8. Bergmühlenlesung am 20. Oktober 2018

Posted by on 22. Oktober 2018

Ach, das verdammte Zählen …

Schon wieder vertan, nicht zum neunten, sondern zum achten Mal  fand die wieder ausverkaufte Bergmühlenlesung des Flensburger Autorentreffs statt, aber das tat der Stimmung keinen Abbruch. Die stimmungsvollen Lieder des Musikerduos Traumfänger (Susanne Post und Dieter Korinth) passten wieder sehr gut zu den Geschichten und ließen die Gäste mitsummen und –singen.  Anja Saalberg und Birgit Jahn Zeigten eine Auswahl ihrer Bilder. Beide engagieren sich in der Künstlergruppe „Kunst im Norden“ und präsentieren dort alljährlich ihre Werke anlässlich deren Tage des offenen Ateliers. Eindrucksvoll! Elke Koch zeigt ihre tollen Skulpturen aus Speckstein diesmal nicht nur am 11.11 anlässlich der offenen Ateliers in Flensburg, sondern auch zur Lesung. Viele bewunderten die Werke und kündigten sich auch zu den Ateliertagen an. So soll es sein … gemeinsames Präsentieren und Werben in Sachen regionaler Kunst!

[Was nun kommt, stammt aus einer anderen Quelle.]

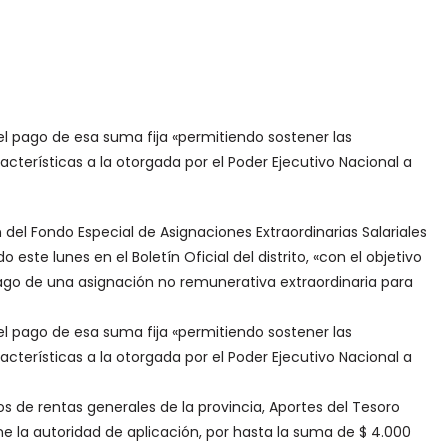
l pago de esa suma fija «permitiendo sostener las
acterísticas a la otorgada por el Poder Ejecutivo Nacional a
 del Fondo Especial de Asignaciones Extraordinarias Salariales
 este lunes en el Boletín Oficial del distrito, «con el objetivo
pago de una asignación no remunerativa extraordinaria para
l pago de esa suma fija «permitiendo sostener las
acterísticas a la otorgada por el Poder Ejecutivo Nacional a
s de rentas generales de la provincia, Aportes del Tesoro
e la autoridad de aplicación, por hasta la suma de $ 4.000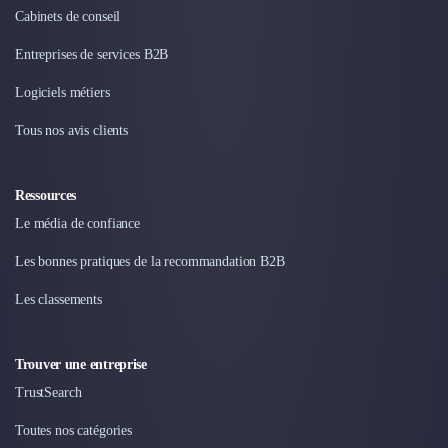
Cabinets de conseil
Entreprises de services B2B
Logiciels métiers
Tous nos avis clients
Ressources
Le média de confiance
Les bonnes pratiques de la recommandation B2B
Les classements
Trouver une entreprise
TrustSearch
Toutes nos catégories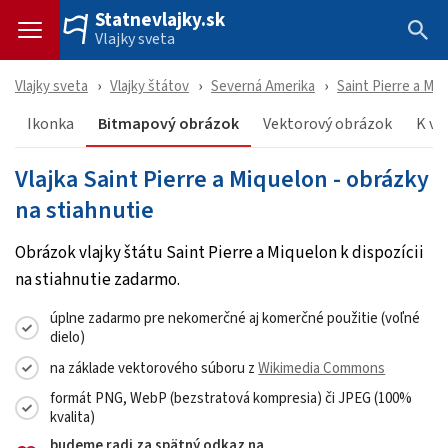
Statnevlajky.sk
Vlajky sveta
Vlajky sveta
Vlajky štátov
Severná Amerika
Saint Pierre a Mi
Ikonka
Bitmapový obrázok
Vektorový obrázok
K vl
Vlajka Saint Pierre a Miquelon - obrázky
na stiahnutie
Obrázok vlajky štátu Saint Pierre a Miquelon k dispozícii
na stiahnutie zadarmo.
úplne zadarmo pre nekomerčné aj komerčné použitie (voľné
dielo)
na základe vektorového súboru z
Wikimedia Commons
formát PNG, WebP (bezstratová kompresia) či JPEG (100%
kvalita)
budeme radi za spätný odkaz na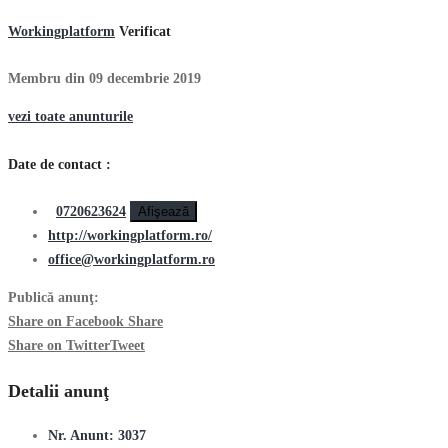
Workingplatform
Verificat
Membru din 09 decembrie 2019
vezi toate anunturile
Date de contact :
0720623624
Afişează
http://workingplatform.ro/
office@workingplatform.ro
Publică anunţ:
Share on Facebook
Share
Share on Twitter
Tweet
Detalii anunţ
Nr. Anunt:
3037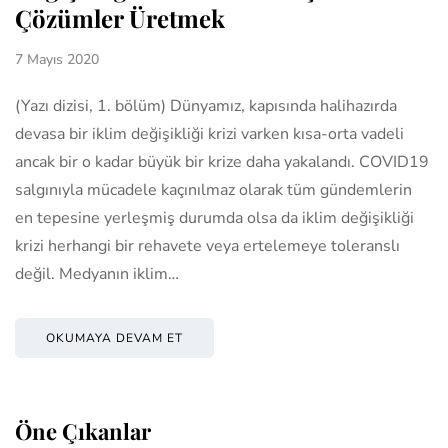
Çözümler Üretmek
7 Mayıs 2020
(Yazı dizisi, 1. bölüm) Dünyamız, kapısında halihazırda
devasa bir iklim değişikliği krizi varken kısa-orta vadeli
ancak bir o kadar büyük bir krize daha yakalandı. COVID19
salgınıyla mücadele kaçınılmaz olarak tüm gündemlerin
en tepesine yerleşmiş durumda olsa da iklim değişikliği
krizi herhangi bir rehavete veya ertelemeye toleranslı
değil. Medyanın iklim…
OKUMAYA DEVAM ET
Öne Çıkanlar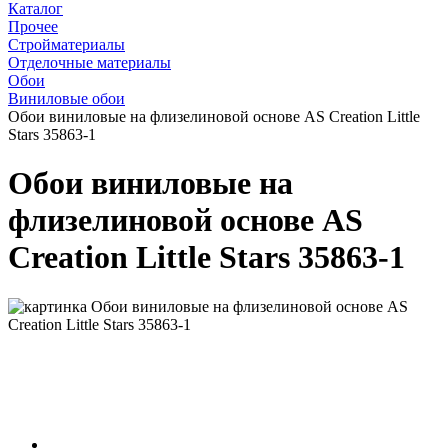
Каталог
Прочее
Стройматериалы
Отделочные материалы
Обои
Виниловые обои
Обои виниловые на флизелиновой основе AS Creation Little
Stars 35863-1
Обои виниловые на
флизелиновой основе AS
Creation Little Stars 35863-1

Unsere Geschichten zeugten wieder von unserer Vielfalt. Die Geschichte  „Alzheimer „(Ingalies K. Friebel), sinnbildlich für verlorene Fähigkeiten, berührte ebenso wie der „Kuss des Todes“ (Jutta Dethlefsen), der uns nach Afrika entführte, oder auch die Gedichte zum Thema „Sehnsucht“ (Anna Fietz). Selbstironisch präsentierte sich die Story Essen und Trinken (Jürgen Hargens), während die kulinarischen Genüsse mit  „Grillen und Chillen“ (Angela Dumrath) satirisch auf die Spitze getrieben wurden. Die gute Grillstimmung wurde beim Beitrag des Hein Fisch (manchmal nennt er sich Lorenz-Peter Andresen) mit seinem Gedicht „Ein Mann von Welt“ beibehalten, sodass es lachend in die Pause ging.

In der Pause wurden über 160 € für die Bergmühle gesammelt. Toll! Ein großes Dankeschön an unsere Gäste, auch vom Verein zur Erhaltung der Bergmühle.

Nach „Der Besuch“ (Lorenz-Peter Andresen) ging es spannend weiter. Es folgte ein Kriminalfall aus der Nachkriegszeit (Peter Zylmann), bei dem sich Realität und Fiktion vermischten. In der Geschichte „Wenn Planken schwanken“ (Britta Bendixen) wurde eine wahre Begebenheit literarisch aufgearbeitet und gekonnt in Szene gesetzt. Der trunken gemachte Lehrling sorgte für viele Lacher. Der gefrustete Partner in „Auf´s Land? … ne, lieber Landungsbrücken“ (Ulrich Borchers) war überraschenderweise  … eine Katze. „Hein Fisch“ setzte den amüsanten Schlusspunkt mit „Das Tattoo“.